OPINIÓN

Gobernar en tiempo de crisis

Gobernar en la bonanza resulta una tarea relativamente fácil, aunque dirigir un país nunca está exento de problemas, conflictos y de decisiones que conllevan un elevado riesgo.

Donde los gobernantes están obligados a demostrar su capacidad es cuando una nación entra en un periodo de incertidumbre, sobre todo cuando esta obedece a factores externos incontrolables en el plano interno.

En los buenos tiempos los ingresos fiscales crecen, los impuestos entran con facilidad, el turismo florece, las remesas aumentan y la administración dispone de recursos para lanzar programas sociales, cortar cintas de inauguraciones y mantener altos niveles de aprobación popular.

Sin embargo, hasta estos periodos suelen ser engañosos. La historia reciente de América Latina está llena de ejemplos: gobiernos que recibieron ríos de dinero por altos precios de las materias primas, que en lugar de ahorrar e invertir en productividad, prefirieron expandir el Estado y comprar lealtad política. Cuando llegó la crisis, el castillo de naipes se derrumbó.

Cuando golpea la tormenta—ya sea por una pandemia, una crisis energética, inflación descontrolada, caída del turismo o shock externo—, el panorama cambia radicalmente. Ya no hay margen para errores.El gobernante debe tomar decisiones impopulares, priorizar entre necesidades urgentes, negociar con escasez y, sobre todo, mantener la confianza de la población mientras le pide sacrificios.

El panorama descrito no corresponde precisamente a la República Dominicana, pues en nuestro país nunca ha existido una abundancia de recursos, sino que, más bien, lo que se ingresa por el cobro de impuestos y aranceles no alcanza para solventar las necesidades cotidianas en una nación donde todo está por resolverse.

Es lamentable que, transcurridos más de sesenta años de democracia, no exista uno solo de los grandes problemas nacionales que haya sido resuelto.

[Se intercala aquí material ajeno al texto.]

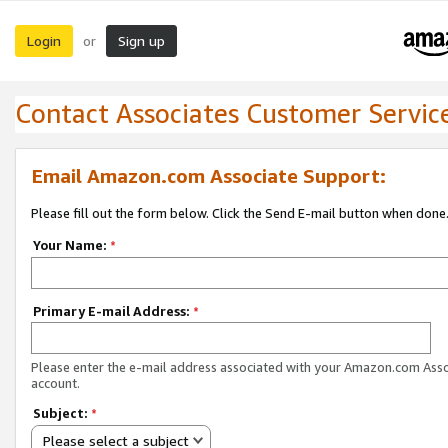
Login
Sign up
or
Contact Associates Customer Servic
Email Amazon.com Associate Support:
Please fill out the form below. Click the Send E-mail button when done
Your Name:
*
Primary E-mail Address:
*
Please enter the e-mail address associated with your Amazon.com Ass
account.
Subject:
*
Please select a subject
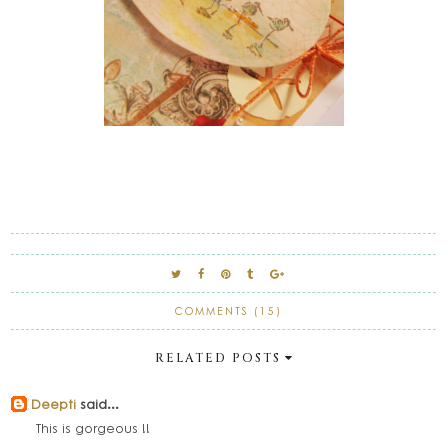
COMMENTS (15)
RELATED POSTS
Deepti
said...
This is gorgeous !!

En ese sentido, si bien renglones del sector externo como turismo, remesas y zonas francas han estado en auge, la realidad es que ellos por sí solos no pueden cubrir las necesidades que se demandan en otras áreas.

Dicho lo anterior, el presidente Luis Abinader está tratando de enfrentar la crisis derivada de los conflictos bélicos mediante la búsqueda de un consenso con los sectores esenciales del país, debido a que, si bien el responsable de afrontarla mediante la aplicación de medidas heroicas, al final los efectos negativos gravitan sobre todos los dominicanos. Muy sencillo.